- [Passage for review]:
In the movie Kumki, a must-watch Tamil movie about the love between a mahout, his elephant, and a village belle, the chieftain of a tribal group tells the government officials waiting to buy out his land, “You’d all better watch out! In a few years from now, at the rate you are all going, you are going to end up eating the stones and mud that makes buildings.” He alluded to the fact that there may be no earth left to cultivate edible crops. The pathos, sincerity, and anger in his voice struck a deep chord in me.
I remembered my young days, when my grandmother would painstakingly cultivate her garden and bring the veggies
into her kitchen to cook in earthenware. Grandfather would preserve seeds in cow dung plastered to the mud walls
and exchange the heirlooms with farmers the year after. The remaining cow dung would be mixed and used as
methane gas to run the stoves of the homes. The food was yummy and tasty and the atmosphere was, oh, so
My days in New York and Chicago brought me the simple pleasures of the Farmers’ Market – home-baked breads, jellies, fresh fruits and veggies. The joyful feeling of being nourished by our earth!
The best part of a meal in my household is to see my children sincerely close their eyes before eating and offer thanks. Sometimes they softly say, “Please let it not be beetroot again,” but they always end with an offering of gratitude, “Thank you for giving me this food that helps me be strong.”
Watching the serene expressions on their faces always reminds me that eating is much more than just relishing, chewing and swallowing food. It is a nourishing activity that connects us to our roots, to the earth, and to the magnificence of Nature that provides for us so we may live well in body, mind and spirit. If we choose to do so, eating can be an uplifting act of meditation.

- [List of tasks]:
1) Output the part of the passage on food and gratitude that opens with the words containing "I remembered my" and closes with "by our earth!".
2) Please write the next part of the passage on food and gratitude, picking up after its final sentence.
The data is not needed for anything here.

- [Source material]:
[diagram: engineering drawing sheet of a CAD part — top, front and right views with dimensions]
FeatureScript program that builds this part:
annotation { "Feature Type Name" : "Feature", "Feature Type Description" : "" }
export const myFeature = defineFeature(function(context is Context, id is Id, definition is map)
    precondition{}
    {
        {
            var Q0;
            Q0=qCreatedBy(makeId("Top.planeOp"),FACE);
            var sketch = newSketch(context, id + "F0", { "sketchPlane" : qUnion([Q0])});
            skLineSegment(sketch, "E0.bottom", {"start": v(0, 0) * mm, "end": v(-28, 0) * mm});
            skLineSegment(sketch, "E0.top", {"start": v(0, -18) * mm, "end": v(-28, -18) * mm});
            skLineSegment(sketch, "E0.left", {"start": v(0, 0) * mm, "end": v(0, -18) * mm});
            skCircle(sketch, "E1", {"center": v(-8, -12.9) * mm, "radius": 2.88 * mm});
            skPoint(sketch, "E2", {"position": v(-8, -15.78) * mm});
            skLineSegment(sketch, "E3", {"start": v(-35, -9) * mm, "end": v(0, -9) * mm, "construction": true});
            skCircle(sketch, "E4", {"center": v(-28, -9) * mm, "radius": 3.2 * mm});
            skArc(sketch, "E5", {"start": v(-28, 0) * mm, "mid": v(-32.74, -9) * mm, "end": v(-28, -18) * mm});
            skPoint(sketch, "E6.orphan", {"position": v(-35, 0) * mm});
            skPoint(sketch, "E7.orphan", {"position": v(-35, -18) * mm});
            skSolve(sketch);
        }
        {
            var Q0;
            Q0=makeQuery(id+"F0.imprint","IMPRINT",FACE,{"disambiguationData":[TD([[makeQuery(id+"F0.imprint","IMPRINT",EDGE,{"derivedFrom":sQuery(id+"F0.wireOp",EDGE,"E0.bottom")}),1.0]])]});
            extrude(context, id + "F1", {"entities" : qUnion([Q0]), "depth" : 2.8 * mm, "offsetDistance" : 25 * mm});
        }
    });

- [Responses in order]:
1)
I remembered my young days, when my grandmother would painstakingly cultivate her garden and bring the veggies
into her kitchen to cook in earthenware. Grandfather would preserve seeds in cow dung plastered to the mud walls
and exchange the heirlooms with farmers the year after. The remaining cow dung would be mixed and used as
methane gas to run the stoves of the homes. The food was yummy and tasty and the atmosphere was, oh, so
My days in New York and Chicago brought me the simple pleasures of the Farmers’ Market – home-baked breads, jellies, fresh fruits and veggies. The joyful feeling of being nourished by our earth!

2)
Modern farming methods have led to the burgeoning of supermarkets and the availability of food in many processed forms. The farmers are often forgotten, especially those who use traditional and safe practices to cultivate foods. This is an alarming trend, as “We are what we eat.” The younger generation face the danger of being disconnected from farmers, from farming practices, and sometimes even from the earth. I am grateful that we take my children to farms, where local produce is cultivated and available for sale. They know local farmers, who bring with them the joy of being in tune with Nature. Now, whenever they can, my husband, ten-year-old daughter, and five-year-old son are quick to point out opportunities to recycle, compost and work with the earth.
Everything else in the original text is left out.